▸ **TEKST DO PRZECZYTANIA**:
********
Odnośnik do komentarza
Udostępnij na innych stronach

Kolego łysy1 tak bez analizatora oraz ciepłomierza to można na temat tej metody powiedzieć tak:

 

Przede wszystkim jest sposób trudny do opanowania przez zwykłego zjadacza chleba, bo trzeba wiedzieć jaka ilość żaru jest potrzebna przy danym paliwie, żeby nie narobić smrodu.

Przykładem może być kol. heso, który został zmuszony do podobnych praktyk po zastaniu 50kW górniaka. I oczywiście dał radę, ale wiadomo, że heso to by nawet w poniemieckim nocniku ogrzał chałupę bez dymu.

Mam z kolei takiego sąsiada, który metodą podsuwania (co opisywał mi w podobny deseń i też podobno sam to wymyślił) parę lat na Sasie przemęczył i myślał, że to jest już fajnie.

Rok temu się z nim zgadałem i mówię, żeby od góry normalnie zapalił i podzielił się wrażeniami.

O rozmowie zapomniałem aż tu niedawno go spotkałem i nie wiedział chłopina po czym mnie całować ma.

Wnioskuję z tego, że łatwo mu wcześniej nie było.

 

Każdy widzi, że sposób ten to nieudolna próba spalania paliwa w górniaku na wzór kotła dolnego spalania.

Ale to nie może się udać, bo wiadomo, że nawet w dolniaku są problemy z czystym i ekonomicznym spalaniem.
********
▸ **WYODRĘBNIONE WPISY**:
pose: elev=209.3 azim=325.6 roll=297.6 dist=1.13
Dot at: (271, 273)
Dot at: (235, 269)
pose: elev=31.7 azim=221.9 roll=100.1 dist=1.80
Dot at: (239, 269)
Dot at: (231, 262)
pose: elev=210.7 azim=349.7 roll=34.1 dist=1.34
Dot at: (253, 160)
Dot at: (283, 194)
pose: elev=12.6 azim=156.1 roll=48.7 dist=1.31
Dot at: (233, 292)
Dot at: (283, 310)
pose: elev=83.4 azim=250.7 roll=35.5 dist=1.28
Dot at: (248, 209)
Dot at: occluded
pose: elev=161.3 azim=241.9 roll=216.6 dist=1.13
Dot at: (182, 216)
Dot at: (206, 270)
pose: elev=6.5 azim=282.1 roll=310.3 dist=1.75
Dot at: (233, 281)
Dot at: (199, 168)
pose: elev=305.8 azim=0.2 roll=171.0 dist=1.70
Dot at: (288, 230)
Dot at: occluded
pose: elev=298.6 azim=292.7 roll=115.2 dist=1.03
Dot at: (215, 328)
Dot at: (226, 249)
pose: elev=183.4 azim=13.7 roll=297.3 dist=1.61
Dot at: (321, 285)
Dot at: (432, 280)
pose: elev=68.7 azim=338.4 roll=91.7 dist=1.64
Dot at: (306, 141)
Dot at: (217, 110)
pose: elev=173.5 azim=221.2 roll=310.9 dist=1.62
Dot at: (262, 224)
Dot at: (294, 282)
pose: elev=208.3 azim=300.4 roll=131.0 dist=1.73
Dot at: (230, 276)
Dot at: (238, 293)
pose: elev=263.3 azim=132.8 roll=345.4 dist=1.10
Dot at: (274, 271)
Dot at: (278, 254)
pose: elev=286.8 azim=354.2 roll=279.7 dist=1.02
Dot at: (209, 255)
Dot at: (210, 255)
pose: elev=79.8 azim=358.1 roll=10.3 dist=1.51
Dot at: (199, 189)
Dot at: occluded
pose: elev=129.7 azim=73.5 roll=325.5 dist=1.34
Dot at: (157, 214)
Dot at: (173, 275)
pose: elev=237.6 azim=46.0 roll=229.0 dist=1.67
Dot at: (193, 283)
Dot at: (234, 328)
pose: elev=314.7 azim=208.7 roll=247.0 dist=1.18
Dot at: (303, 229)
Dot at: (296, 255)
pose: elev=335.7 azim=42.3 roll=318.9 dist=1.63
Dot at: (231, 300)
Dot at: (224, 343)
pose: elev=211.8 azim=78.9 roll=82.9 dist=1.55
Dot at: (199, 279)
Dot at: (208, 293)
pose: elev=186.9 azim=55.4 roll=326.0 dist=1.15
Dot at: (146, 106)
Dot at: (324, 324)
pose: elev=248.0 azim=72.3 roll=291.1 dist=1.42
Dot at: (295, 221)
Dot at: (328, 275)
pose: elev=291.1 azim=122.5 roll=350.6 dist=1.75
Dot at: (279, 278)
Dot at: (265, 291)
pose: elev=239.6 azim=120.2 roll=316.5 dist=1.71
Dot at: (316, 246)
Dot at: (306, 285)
********
▸ **POLECENIE**:
Odpowiedz krótko na podstawie tekstu o paleniu w górniaku:
(a) Jakiej mocy górniaka zastał kolega heso?
(b) Na jakim kotle sąsiad przez parę lat stosował metodę podsuwania?
(c) Co rok temu doradzono sąsiadowi?

▸ **WYNIK KOŃCOWY**:
(a) 50 kW.
(b) Na Sasie.
(c) Żeby normalnie zapalił od góry i podzielił się wrażeniami.